### [EXTRACTED TEXT]
[Ask the Gulch] Is Learning an act of consumption?
Posted by rbroberg 8 years, 4 months ago to Ask the Gulch
While we're very happy to have you in the Gulch and appreciate your wanting to fully engage, some things in the Gulch (e.g. voting, links in comments) are a privilege, not a right. To get you up to speed as quickly as possible, we've provided two options for earning these privileges.
Literally, to consume something is to use it up until gone. So learning does not consume knowledge. While the knowledge some people learn may well be wasted on those individuals, even then, unless they are the sole being on Earth in possession of that knowledge and they die, it is not lost because others know the same things and generally that knowledge would be available in books, or other media.
Even something like a medication, which is consumed in the traditional sense, may be trivially cheap to manufacture, but what users are really "consuming" is all the research that went into discovering the medicine and proving it safe and effective.
What's being consumed when someone takes medicine? Is it the chemicals in the drug, which get consumed by chemical reactions in the body and excreted? Or is it the knowledge attained in developing the drug, which is never used up no matter how much medicine is consumed?
Learning does not happen at the same time of consumming content. Those are two different acts.
Paying for a service is an act of consumption.
The real question is whether or not it is an investment. Is it an act of pure consumption with no appreciable output, or is it a tool that leads to results later on down the line. For many (unfortunately) information goes in, but doesn't really effect any real output or change.
But consume doesn't necessarily mean to destroy or use up, it also means to take in, eat, drink, digest, as well as buy. Information can be consumed and still used by others.
The same thing is not true with consumer goods. eg: if I eat some food, nobody else can eat the same food.

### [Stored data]
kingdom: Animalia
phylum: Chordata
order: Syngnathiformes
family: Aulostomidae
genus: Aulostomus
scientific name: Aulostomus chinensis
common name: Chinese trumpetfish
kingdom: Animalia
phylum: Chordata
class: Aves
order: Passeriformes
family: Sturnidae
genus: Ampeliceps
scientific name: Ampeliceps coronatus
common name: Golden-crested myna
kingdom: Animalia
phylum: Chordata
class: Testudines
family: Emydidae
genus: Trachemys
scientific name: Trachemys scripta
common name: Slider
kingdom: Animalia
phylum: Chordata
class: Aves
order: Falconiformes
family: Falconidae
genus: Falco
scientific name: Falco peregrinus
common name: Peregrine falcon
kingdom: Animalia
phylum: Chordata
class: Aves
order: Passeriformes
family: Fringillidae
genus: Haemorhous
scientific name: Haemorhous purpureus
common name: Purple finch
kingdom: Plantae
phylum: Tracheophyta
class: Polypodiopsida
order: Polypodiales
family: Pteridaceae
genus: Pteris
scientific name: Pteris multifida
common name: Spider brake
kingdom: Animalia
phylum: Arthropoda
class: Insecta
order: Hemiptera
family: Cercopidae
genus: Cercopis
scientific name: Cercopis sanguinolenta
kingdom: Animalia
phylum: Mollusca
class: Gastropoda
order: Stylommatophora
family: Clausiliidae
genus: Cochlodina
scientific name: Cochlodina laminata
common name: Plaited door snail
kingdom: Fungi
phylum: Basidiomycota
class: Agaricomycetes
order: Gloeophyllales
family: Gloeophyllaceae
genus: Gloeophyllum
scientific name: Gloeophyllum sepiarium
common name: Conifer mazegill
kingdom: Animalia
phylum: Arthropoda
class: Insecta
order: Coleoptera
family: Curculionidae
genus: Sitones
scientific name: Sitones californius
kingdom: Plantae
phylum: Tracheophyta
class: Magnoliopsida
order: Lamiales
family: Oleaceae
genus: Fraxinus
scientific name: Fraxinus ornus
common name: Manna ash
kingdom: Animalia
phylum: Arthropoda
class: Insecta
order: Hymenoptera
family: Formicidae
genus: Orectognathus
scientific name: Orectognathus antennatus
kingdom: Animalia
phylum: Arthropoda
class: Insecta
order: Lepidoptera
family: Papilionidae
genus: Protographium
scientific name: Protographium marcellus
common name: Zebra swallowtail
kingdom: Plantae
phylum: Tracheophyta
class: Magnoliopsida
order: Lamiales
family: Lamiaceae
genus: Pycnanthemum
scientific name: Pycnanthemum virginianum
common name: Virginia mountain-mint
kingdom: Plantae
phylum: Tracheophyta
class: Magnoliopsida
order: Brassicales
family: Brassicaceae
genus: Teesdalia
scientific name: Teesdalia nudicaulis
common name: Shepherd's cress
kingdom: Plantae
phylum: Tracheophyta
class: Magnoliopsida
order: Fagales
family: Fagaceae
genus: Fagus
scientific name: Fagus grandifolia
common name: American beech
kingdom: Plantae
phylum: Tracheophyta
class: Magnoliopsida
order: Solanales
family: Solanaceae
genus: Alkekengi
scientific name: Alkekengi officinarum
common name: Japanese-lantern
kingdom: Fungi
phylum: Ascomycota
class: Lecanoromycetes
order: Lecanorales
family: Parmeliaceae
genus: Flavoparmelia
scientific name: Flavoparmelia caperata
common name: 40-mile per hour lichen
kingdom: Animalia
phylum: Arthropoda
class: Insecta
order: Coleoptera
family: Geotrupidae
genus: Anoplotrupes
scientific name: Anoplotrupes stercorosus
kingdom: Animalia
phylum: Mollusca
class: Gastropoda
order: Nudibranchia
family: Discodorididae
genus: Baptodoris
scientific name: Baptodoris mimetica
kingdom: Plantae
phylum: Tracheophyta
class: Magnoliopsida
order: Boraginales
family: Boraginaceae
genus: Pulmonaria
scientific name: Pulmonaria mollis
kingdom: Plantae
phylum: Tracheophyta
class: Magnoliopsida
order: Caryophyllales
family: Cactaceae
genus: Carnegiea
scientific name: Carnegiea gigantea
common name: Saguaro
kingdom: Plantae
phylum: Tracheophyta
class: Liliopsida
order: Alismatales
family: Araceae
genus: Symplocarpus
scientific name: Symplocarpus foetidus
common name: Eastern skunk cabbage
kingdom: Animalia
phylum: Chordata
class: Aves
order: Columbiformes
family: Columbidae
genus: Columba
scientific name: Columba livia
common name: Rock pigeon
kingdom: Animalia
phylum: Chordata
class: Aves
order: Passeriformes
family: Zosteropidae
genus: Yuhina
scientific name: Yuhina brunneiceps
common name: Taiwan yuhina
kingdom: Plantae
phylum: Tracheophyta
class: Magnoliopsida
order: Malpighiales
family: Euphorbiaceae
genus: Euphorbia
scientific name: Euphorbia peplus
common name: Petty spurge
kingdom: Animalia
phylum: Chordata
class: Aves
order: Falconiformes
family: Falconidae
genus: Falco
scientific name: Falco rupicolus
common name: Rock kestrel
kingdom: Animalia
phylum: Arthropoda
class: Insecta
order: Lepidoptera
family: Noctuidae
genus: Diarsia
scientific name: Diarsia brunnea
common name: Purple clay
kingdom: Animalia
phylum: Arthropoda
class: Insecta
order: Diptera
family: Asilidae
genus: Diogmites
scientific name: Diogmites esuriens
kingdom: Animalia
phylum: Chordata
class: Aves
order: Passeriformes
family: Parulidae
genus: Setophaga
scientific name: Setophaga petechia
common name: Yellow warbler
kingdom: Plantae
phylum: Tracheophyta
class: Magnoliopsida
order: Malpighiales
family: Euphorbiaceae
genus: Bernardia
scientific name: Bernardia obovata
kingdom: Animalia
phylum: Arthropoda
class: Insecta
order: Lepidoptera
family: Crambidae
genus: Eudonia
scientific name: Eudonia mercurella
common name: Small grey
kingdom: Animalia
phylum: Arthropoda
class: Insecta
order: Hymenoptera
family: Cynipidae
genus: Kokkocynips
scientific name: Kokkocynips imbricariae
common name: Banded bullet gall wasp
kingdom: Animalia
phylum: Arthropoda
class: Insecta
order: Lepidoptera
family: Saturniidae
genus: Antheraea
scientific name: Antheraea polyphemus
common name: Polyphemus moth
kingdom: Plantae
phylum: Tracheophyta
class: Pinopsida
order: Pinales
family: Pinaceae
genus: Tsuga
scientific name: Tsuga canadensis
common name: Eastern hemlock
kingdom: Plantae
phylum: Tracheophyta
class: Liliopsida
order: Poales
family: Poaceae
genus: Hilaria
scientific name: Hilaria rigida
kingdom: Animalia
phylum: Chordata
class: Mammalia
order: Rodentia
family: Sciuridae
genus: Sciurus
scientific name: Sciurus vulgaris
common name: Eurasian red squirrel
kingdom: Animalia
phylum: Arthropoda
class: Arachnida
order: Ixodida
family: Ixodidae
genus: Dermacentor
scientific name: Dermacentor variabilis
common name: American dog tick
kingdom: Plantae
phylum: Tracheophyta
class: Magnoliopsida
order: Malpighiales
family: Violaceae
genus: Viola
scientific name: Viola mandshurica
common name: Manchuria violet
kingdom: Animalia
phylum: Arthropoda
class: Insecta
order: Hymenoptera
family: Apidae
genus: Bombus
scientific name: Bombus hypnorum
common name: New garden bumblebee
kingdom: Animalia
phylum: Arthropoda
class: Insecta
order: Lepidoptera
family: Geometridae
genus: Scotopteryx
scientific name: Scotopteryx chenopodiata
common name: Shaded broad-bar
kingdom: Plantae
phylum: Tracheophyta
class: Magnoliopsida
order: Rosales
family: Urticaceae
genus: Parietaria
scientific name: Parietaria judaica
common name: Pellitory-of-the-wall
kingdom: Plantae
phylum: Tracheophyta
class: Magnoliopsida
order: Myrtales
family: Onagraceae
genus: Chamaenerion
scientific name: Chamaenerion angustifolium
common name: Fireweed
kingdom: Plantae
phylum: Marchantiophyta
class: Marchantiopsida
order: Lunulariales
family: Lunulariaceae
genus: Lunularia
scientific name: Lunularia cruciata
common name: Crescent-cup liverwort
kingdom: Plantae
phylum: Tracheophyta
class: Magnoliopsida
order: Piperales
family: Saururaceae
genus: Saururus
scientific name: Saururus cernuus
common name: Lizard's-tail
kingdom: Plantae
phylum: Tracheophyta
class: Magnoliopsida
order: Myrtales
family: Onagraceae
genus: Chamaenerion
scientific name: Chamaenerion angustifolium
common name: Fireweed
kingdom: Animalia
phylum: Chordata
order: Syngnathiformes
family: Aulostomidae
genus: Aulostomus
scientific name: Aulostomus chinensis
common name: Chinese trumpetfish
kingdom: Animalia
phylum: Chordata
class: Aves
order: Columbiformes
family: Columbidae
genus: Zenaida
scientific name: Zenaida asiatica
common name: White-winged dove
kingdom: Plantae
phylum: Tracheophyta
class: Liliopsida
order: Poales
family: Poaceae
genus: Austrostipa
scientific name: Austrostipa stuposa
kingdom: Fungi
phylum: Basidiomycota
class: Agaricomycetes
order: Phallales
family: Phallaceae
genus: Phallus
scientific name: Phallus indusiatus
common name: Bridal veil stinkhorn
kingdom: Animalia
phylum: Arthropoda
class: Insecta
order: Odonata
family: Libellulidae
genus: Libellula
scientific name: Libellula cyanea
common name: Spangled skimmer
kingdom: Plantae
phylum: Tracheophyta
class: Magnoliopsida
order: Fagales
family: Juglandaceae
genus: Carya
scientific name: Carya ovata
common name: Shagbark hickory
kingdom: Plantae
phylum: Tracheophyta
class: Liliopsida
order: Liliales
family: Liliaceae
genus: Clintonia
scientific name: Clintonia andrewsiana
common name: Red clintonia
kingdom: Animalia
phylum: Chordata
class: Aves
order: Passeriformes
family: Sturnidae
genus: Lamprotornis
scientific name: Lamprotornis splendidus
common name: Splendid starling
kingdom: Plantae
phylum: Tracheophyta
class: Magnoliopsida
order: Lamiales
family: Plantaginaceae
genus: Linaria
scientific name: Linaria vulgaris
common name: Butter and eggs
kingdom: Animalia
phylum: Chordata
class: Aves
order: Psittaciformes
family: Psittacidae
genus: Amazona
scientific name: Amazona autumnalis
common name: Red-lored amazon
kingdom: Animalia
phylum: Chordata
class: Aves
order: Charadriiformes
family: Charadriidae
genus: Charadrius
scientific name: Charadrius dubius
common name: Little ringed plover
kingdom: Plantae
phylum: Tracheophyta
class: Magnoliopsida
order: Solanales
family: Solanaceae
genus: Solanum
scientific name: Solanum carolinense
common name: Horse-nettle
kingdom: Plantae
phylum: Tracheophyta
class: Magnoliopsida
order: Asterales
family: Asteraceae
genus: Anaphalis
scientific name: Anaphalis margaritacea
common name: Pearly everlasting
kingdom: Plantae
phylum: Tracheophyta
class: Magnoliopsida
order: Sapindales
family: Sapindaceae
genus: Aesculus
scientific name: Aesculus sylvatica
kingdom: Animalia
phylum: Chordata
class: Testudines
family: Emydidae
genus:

### [DIRECTIONS]
Quote the forum thread word for word, starting at "Even something like" and ending at "medicine is consumed?". These entries come from a separate source, not from the forum thread.

### [FINAL ANSWER]
Even something like a medication, which is consumed in the traditional sense, may be trivially cheap to manufacture, but what users are really "consuming" is all the research that went into discovering the medicine and proving it safe and effective.
What's being consumed when someone takes medicine? Is it the chemicals in the drug, which get consumed by chemical reactions in the body and excreted? Or is it the knowledge attained in developing the drug, which is never used up no matter how much medicine is consumed?